Infonetics Research says VoIP services bring in $21 billion for service providers in the first half, so assume an annual total of $42 billion. Assume 16 percent of those revenues are for trunking services of one sort or another and voice revenues might hit $35 billion or so for the full year.

That suggests VoIP services represent about 4.7 percent of total global voice revenues in 2009.

The point is that VoIP remains a relatively small portion of global voice revenues. But the situation is more complicated than simply how VoIP stacks up as a revenue driver. The larger problem with voice revenues, as everyone agrees, is that it is trending towards becoming an "application," not a service. That means it will sometimes be provided "at no incremental cost," or at "very low incremental cost."

The value VoIP represents cannot be strictly measured using "revenue" metrics, anymore than the value of email or instant messaging or presence can be measured by revenue metrics. Probably all that anyone can say with some assurance is that the value VoIP represents is greater than five percent of the total value of voice communications, as many sessions occur on a "non-charged" basis.

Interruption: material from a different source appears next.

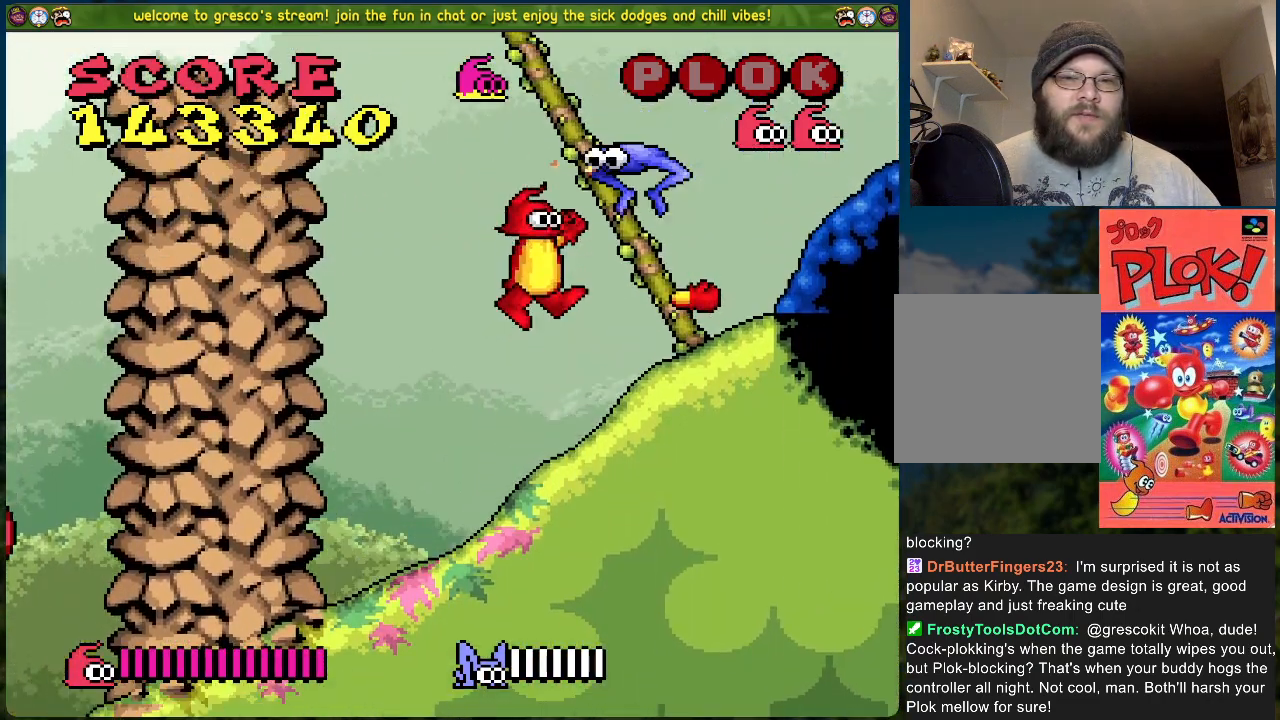
{"buttons": ["DPAD_LEFT"], "left_stick": "center", "events": [[402, "DPAD_RIGHT", "up"], [452, "DPAD_LEFT", "down"]]}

Many years ago, consumers got access to email in one of two ways. They got email access from their employers, or they bought dial-up Internet access and got their email from their ISPs. In neither case has it, or is, possible to calculate the economic value of email, as the measurable "product" for a consumer was the value of the dial-up Internet connection.

Business value is even harder to calculate, as organizations can buy software and hardware to host their own email, and then buy access connections that support any number of applications, without any specific fee required to host email services.

The larger point is that, in future years, the service revenue attributable directly to voice services will be a number that might remain flat, might grow or might shrink. If voice revenues ultimately shrink, as they might in many markets, or if VoIP replaces TDM versions of voice, that will not necessarily mean that people are talking less, or that the value ascribed to voice is less.

It simply will mean that the value is only indirectly measurable. Only one thing can be said for sure. Markets whose products cannot be directly measured will not be measured. The first sign of this is the increasing use of metrics such as "revenue generating units" or "services per customer" or "average revenue per user."

At some point, though it might still be a measurable quantity, the value of voice services will be only partially represented by "service" revenue. It's tough to measure the value of something that has no specific "incremental cost."

So what will market researchers and agencies do? What they have done before: they will measure the value of some associated product that does have a market price. They will measure the value of purchased access connections, rather than particular applications, much as one could measure ISP access subscriptions, but not the value of email.